1968年、マキシムのオーナー、ルイ・ヴォーダブルは時代を担う若きエリートを対象に社交マナーを教える「マキシム・ビジネスクラブ」を作った。
シガーの嗜み方を若手に伝授するマキシムの支配人、ロジェ・ヴィヤール。

葉巻は、古くから紳士のたしなみとされてきたが、テーブルマナーがあるように、葉巻にもマナーがある。本物の葉巻愛好家ならば、このマナーをきちんと守らなければいけない。

葉巻には独特の香りがあり、煙の量もたっぷりしているので、シガレット以上に周囲の人への影響力は大きい。好きな人にとっては愛すべき豊かな香りも、嫌いな人には単なる不快臭にすぎない。また、葉巻を吸うという行為そのものが、周りの人に威圧感を与えるということも自覚するべきである。だから、葉巻に火を点ける時は周りの状況をよく見極める必要がある。

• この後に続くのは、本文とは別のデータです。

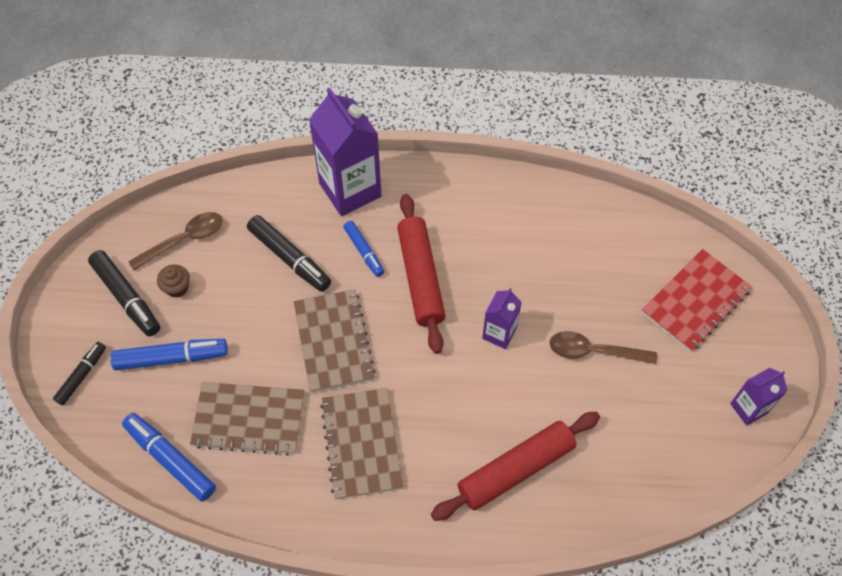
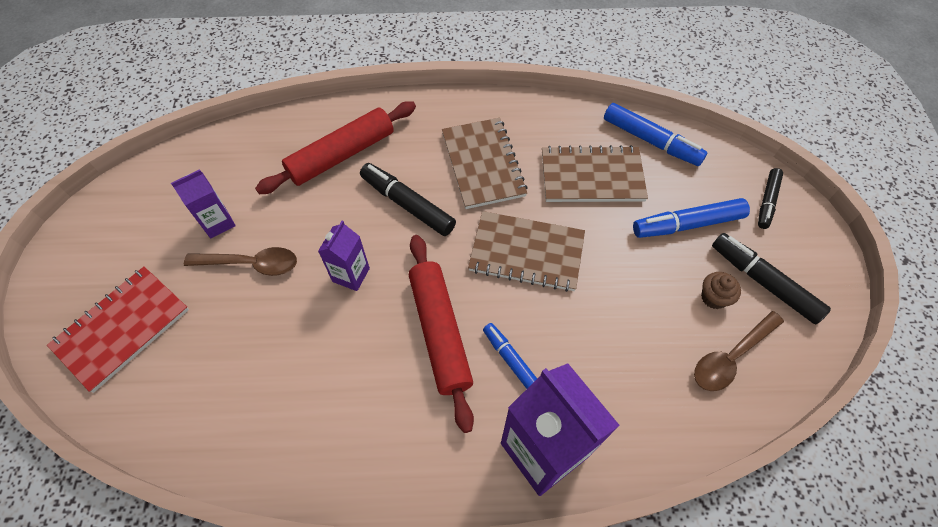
camera: 175 degrees right, 0 degrees up
black marker [247,215,331,292] -> black marker moved to [360,163,456,236]
brown notebook [294,289,376,393] -> brown notebook turned 60 degrees counterclockwise [468,211,585,292]
purple carton [730,368,788,426] -> purple carton moved to [171,169,236,239]

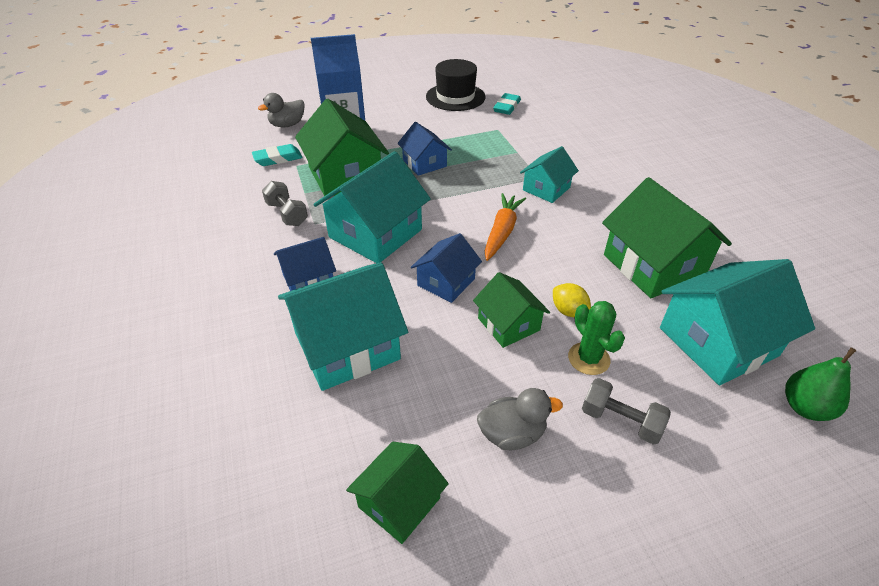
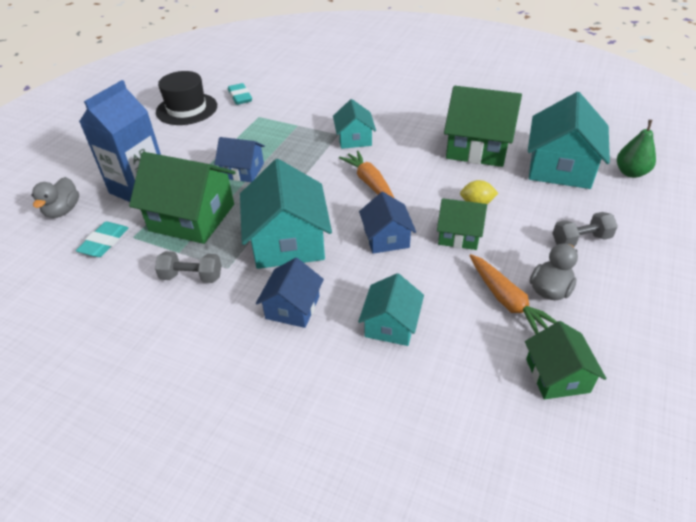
camera: 45 degrees left, 0 degrees up
turquoise house [278,262,408,391] -> turquoise house [358,273,424,346], size x0.57
green cactus [568,301,625,375] -> none
none -> orange carrot [469,254,557,334]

例えばレストランやバーでは、周囲のテーブルでの食事の進み具合はどうか。葉巻に圧倒されてしまうような若い人はいないか、などによって点火するかどうかを判断し、ふさわしくないと感じたら葉巻への点火をあきらめるくらいのいさぎよい態度が求められるのである。自分自身に厳しいルールを設け、誰からも愛される吸い方を心がけてこそ、本物の葉巻愛好家といえるのではないだろうか。

1931年、独ベルリンで開催された英首相、独蔵相、外相らの会合。
食後に葉巻を燻らせながら歓談する物理学者アインシュタイン(右)と英国首相のラムゼイ・マクドナルド(左)。
大きな問題を考えるときに、良質の葉巻は欠くことのできない必需品だった。

貴重な葉巻を灰にする贅沢

葉巻は、シガレットのように無造作に吸うものではない。ゆっくりと時間をかけて、一服ごとにじっくりと味わうものである。葉巻を大切に扱い、煙の織りなすハーモニーに耳を傾けながら味わえば、その1本の密度は一段と濃いものになり、深みも増してくる。

タバコ農園で大事に育てられた葉を、タバコ職人が丹精込めて巻き上げた最上の葉巻を、長い年月をかけて作られた貴重な葉巻を、灰にしてしまう瞬間……、それはなんとも贅沢な至福のひと時なのである。自分にとって特別の時間を満喫するために、葉巻は最高のパートナーになってくれる。葉巻は、ただむやみに煙を吸うものではなく、そのふくよかな奥深いアロマを、心ゆくまで味わうものなのである。

人は葉巻に精神的なよりどころを求める。最高のディナーは、最高の葉巻によって、さらに充実したものになる。薫り高い紫色の煙に包まれた時、私たちは何ともいえない安堵感を味わうだろう。

フランスの女流作家ジョルジュ・サンドは言った。「葉巻は悲しみを麻痺させ、孤独の時間を100万もの優美なイメージでいっぱいにする」と。葉巻さえあれば、ひとりの孤独も決して寂しくないというのだ。それは、葉巻が何かを語りかけ、まるで優しい音楽のように私たちを包み込んでくれるからであろう。よい音楽に出会った時、私たちが満ち足りた気持ちになれるのと同様、本物の葉巻との出会いは、私たちを幸福な時へと導いてくれるのである。

ハバナシガーをこよなく愛した吉田茂元首相。大好物を口元に運ぶ一瞬。